Sen. Mitt Romney, R-Utah, aimed to introduce an amendment to the bill that would instead allow PBMs to offer spread pricing models but would require that they also provide an alternative, allowing the plan sponsor to select what works for them and injecting additional transparency into the negotiations.

However, this amendment was tabled after a contentious back-and-forth, as Chairman Bernie Sanders, I-Vermont, and ranking member Bill Cassidy, R-Louisiana, agreed to only consider amendments that have scores from the Congressional Budget Office or that would not prove "fatal" to the bill's passage in the full Senate.

Romney and fellow Republican Senator Rand Paul, of Kentucky, argued that spread pricing is a crucial for certain plan sponsors as well as smaller PBMs. Paul said that if it is eliminated in full, it could lead these smaller challengers to go out of business, decreasing competition in the PBM space.

"The big three PBMs have a diversified business model, but smaller PBMs depend on spread pricing," Paul said. "Banning these contracts could put smaller PBMs out of business and make the big three bigger."

Romney said that some smaller businesses, unions and other plan sponsors have said they prefer spread pricing, or would at least like to have an option to select the model that best fits their workforces' needs.

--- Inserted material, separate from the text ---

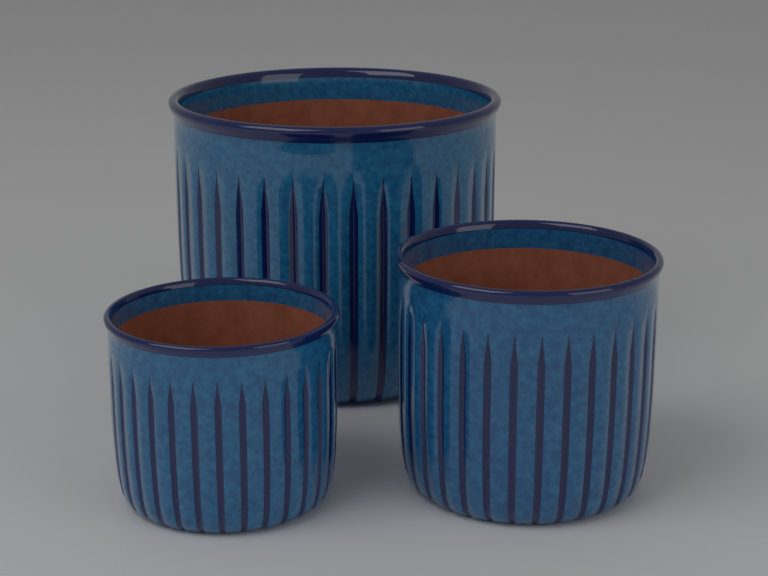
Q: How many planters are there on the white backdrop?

Paul also noted that pharmaceutical companies strongly support the reforms to PBMs, which should be a warning to legislators about who the reforms will truly serve.

"I don't think we're being too thoughtful about this," Paul said.

A slew of other amendments to the bill were approved, however, including a provision that would direct the Department of Labor to conduct a study into the fiduciary duties of PBMs that could be used to develop future legislation. Other changes included updates for additional transparency and access to Narcan, which reverses opioid overdoses and recently became available over the counter.

Sanders again emphasized that the committee will make drug pricing a major focus moving forward, which he noted at Wednesday's hearing as well as at a scuttled markup last week.

"This ain't the last markup we'll be having on this," he said.